Monday, October 18, 2010
Picador, ISBN: 978-0-312-65534-1, ISBN10: 0-312-65534-2010.
Category: Scandinavian crime thriller.
Series: Second of five novels featuring Det. Superintendent Ewert Grens and Det. Sven Sundkvist.
Roslund & Hellstrom.
My rating: 5/5.
Box 21 arrived Friday from Picador. I was deep into The Blood of an Englishman by James McClure and I almost put it on the TBR stack but decided to give it a quick look to get a feel for the story, style, characters. The "I'll just the read first couple of pages" extended to 25 then 50 then a day later I finished it.
Two stories run through Box 21. The main plot deals with the sex trade and human trafficking in Sweden. Lydia and Alena were lured to Sweden from Lithuania with the promise of high wages. Three years later the police find them living as sex slaves in Stockholm. Lydia has been badly beaten and is sent to hospital. Alena slips away in the confusion. Detective Superintendent Ewert Grens and his assistant Sven Sundkvist are called to investigate.

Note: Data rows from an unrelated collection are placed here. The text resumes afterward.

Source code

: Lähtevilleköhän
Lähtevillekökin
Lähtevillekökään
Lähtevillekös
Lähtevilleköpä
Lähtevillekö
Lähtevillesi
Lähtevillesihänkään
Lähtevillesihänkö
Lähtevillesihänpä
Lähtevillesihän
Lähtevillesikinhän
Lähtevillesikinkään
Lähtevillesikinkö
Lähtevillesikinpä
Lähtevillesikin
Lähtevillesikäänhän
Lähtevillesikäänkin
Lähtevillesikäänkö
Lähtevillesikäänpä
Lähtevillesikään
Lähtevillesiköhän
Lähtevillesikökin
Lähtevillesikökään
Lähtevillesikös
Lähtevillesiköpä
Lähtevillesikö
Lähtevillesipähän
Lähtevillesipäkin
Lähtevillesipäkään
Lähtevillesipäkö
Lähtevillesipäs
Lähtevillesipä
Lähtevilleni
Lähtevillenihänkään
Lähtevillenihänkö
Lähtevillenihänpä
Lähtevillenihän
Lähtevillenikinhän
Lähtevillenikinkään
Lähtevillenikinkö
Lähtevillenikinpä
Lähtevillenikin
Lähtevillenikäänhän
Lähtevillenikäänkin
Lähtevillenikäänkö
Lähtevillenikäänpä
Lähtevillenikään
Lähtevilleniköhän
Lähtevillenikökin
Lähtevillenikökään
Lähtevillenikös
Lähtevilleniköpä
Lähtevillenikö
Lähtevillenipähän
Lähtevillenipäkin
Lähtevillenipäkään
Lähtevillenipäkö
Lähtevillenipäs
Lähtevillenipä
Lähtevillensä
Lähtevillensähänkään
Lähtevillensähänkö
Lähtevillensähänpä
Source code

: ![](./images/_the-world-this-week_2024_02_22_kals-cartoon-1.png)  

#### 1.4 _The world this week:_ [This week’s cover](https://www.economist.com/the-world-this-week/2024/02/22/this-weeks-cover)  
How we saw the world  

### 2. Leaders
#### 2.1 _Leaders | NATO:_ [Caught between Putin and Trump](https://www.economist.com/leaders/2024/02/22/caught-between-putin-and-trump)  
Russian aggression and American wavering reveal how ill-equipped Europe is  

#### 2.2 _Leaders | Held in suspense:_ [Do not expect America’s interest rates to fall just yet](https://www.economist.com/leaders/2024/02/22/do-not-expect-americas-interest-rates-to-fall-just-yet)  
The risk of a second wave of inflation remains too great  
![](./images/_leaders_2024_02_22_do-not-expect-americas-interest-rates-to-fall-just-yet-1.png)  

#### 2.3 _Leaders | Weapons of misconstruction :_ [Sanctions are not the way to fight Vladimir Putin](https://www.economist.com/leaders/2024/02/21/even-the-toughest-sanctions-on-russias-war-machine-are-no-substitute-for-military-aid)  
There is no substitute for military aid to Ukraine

The parallel story is personal for Grens. Jochum Lang, career criminal and hitman, is getting out of prison after two years. The authorities have been unable to nail Lang on any major crime that would put him away for a long time. Years ago Lang was responsible for an accident that left Grens' lover brain damaged and in a nursing home. Gren is determined to nail him whatever the cost.
As a crime thriller, Box 21 is engrossing but it isn't an easy read. The descriptions of the sexual exploitation and degradation of Lydia and Alena are brutal and horrific. The National Police Board in Sweden estimates that between 400 to 600 women are forced to work in the sex industry each year according to a 2007 article in Sweden SE (Sweden battles human trafficking by Kajsa Claude). What happens to Lydia and Alena is not exaggerated. The National Police Board in Sweden estimates that between 400 to 600 women are forced to work in the sex industry each year according to a 2007 article in Sweden SE (Sweden battles human trafficking by Kajsa Claude)
Box 21 is as dark and bleak as any crime story I've ever read. It reminds you that life doesn't have nice tidy endings where good is rewarded and evil punished. At the end, I felt sad, sad for two women victims of sex slavery seeking justice and sad for the lapses in character of the two detectives. I don't say this to put anyone off from reading Box 21. It is well written with a believable plot and some characters that you will despise and others you feel for. It takes turns I didn't expect and did not end as I thought it would. And the authors weave the parallel stories smoothly. It is so good that I need to get the first, The Beast, to see where Grens and Sundkvist came from and the next three to see where they go.